# [PASSAGE]
Yanagihara (The People in the Trees, 2013) takes the still-bold leap of writing about characters who don’t share her background; in addition to being male, JB is African-American, Malcolm has a black father and white mother, Willem is white, and “Jude’s race was undetermined”—deserted at birth, he was raised in a monastery and had an unspeakably traumatic childhood that’s revealed slowly over the course of the book. Two of them are gay, one straight and one bisexual. There isn’t a single significant female character, and for a long novel, there isn’t much plot. There aren’t even many markers of what’s happening in the outside world; Jude moves to a loft in SoHo as a young man, but we don’t see the neighborhood change from gritty artists’ enclave to glitzy tourist destination. What we get instead is an intensely interior look at the friends’ psyches and relationships, and it’s utterly enthralling. The four men think about work and creativity and success and failure; they cook for each other, compete with each other and jostle for each other’s affection. JB bases his entire artistic career on painting portraits of his friends, while Malcolm takes care of them by designing their apartments and houses. When Jude, as an adult, is adopted by his favorite Harvard law professor, his friends join him for Thanksgiving in Cambridge every year. And when Willem becomes a movie star, they all bask in his glow. Eventually, the tone darkens and the story narrows to focus on Jude as the pain of his past cuts deep into his carefully constructed life.

# [GIVEN INSTRUCTION]
According to the review, how does Malcolm take care of his friends?

# [SUPPLIED ENTRIES]
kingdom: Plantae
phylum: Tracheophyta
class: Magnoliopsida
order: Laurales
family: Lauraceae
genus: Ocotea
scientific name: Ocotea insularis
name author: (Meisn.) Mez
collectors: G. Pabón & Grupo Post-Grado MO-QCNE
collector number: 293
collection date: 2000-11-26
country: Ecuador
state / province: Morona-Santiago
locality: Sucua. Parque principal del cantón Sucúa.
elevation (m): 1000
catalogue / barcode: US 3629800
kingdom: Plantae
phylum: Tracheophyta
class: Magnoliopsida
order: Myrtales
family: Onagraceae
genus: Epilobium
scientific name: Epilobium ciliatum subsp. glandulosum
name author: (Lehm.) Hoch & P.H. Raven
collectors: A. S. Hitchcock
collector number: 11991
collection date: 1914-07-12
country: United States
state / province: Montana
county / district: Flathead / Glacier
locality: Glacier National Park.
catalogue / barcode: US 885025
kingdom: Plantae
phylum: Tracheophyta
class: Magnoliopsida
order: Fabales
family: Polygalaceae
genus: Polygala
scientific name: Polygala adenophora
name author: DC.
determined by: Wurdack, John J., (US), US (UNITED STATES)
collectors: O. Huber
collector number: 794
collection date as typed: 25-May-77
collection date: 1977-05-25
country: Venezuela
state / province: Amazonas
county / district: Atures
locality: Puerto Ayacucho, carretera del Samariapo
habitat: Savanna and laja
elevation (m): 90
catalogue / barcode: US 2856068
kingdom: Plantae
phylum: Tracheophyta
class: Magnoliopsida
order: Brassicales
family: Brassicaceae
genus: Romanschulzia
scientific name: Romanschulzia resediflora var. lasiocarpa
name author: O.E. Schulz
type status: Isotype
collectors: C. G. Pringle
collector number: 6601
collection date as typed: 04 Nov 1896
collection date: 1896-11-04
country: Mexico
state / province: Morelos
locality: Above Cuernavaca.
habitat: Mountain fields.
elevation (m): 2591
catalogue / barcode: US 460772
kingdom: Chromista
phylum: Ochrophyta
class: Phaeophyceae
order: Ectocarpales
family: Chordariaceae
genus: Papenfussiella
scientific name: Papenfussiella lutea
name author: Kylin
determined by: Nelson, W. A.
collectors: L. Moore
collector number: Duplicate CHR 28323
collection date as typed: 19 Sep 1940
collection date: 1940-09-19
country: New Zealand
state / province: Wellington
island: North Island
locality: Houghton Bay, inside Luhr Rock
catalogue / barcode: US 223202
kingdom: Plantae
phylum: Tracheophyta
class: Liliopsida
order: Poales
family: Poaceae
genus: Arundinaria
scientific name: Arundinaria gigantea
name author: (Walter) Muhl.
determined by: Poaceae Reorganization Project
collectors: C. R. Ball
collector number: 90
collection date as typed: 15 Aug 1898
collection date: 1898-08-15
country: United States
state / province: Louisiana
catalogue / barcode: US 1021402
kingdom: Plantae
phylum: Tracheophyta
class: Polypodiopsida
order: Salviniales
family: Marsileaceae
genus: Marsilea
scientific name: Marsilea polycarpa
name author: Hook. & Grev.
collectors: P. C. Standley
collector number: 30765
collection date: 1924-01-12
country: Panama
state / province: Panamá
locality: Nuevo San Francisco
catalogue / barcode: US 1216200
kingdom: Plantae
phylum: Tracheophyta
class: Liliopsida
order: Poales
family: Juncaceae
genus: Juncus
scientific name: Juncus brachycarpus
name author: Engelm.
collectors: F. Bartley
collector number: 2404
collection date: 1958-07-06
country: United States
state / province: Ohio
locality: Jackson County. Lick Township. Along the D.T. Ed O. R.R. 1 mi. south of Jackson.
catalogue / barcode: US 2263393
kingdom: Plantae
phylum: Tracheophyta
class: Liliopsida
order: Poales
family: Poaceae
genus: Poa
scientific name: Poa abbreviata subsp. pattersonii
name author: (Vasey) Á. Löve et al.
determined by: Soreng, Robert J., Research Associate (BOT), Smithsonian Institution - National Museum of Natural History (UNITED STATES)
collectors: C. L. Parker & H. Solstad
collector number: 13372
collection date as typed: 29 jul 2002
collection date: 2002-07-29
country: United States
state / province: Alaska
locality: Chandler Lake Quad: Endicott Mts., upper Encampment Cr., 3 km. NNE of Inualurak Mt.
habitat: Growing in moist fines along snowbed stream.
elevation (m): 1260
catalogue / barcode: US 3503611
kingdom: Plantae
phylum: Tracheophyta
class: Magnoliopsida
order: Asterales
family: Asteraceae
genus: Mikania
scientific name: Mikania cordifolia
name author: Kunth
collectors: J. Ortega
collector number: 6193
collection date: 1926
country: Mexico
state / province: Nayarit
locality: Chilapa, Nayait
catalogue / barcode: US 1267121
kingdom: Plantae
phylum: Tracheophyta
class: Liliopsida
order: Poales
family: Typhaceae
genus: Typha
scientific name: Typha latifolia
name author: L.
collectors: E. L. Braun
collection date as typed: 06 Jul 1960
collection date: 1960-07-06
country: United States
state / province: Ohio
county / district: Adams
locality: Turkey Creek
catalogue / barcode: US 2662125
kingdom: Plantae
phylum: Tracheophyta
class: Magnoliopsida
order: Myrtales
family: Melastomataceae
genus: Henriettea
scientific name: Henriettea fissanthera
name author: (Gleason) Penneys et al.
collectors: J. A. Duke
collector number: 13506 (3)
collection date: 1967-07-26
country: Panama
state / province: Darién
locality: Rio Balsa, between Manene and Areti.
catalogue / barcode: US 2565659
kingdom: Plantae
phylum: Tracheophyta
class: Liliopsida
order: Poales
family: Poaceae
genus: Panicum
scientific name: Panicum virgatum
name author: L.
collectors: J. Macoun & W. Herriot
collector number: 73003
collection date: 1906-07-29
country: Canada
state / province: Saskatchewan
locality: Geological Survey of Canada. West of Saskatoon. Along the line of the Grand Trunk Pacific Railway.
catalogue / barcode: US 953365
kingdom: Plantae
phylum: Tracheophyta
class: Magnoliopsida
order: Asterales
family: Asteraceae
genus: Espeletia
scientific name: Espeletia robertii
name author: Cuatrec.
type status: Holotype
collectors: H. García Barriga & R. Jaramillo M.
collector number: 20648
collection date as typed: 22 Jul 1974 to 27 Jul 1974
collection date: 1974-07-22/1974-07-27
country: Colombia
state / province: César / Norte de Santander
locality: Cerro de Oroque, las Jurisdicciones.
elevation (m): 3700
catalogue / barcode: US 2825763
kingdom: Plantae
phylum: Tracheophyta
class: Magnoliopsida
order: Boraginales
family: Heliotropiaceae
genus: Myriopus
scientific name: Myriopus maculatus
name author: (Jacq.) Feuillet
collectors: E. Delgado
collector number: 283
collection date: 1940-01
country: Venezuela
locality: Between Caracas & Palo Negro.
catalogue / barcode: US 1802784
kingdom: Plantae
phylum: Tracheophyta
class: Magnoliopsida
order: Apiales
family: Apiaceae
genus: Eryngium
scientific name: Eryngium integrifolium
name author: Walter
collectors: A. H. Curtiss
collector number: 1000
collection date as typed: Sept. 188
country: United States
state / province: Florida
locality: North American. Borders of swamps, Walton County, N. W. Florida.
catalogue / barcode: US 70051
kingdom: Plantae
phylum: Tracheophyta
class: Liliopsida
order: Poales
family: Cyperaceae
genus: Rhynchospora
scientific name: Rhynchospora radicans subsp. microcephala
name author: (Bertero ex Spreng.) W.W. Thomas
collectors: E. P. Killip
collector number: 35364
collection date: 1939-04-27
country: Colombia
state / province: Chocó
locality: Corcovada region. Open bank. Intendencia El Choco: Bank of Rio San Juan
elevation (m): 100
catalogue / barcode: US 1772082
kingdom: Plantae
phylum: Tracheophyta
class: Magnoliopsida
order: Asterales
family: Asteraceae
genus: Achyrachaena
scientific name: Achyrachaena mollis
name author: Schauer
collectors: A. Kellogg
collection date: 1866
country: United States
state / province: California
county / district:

# [PROBLEM SOLUTION]
He designs their apartments and houses.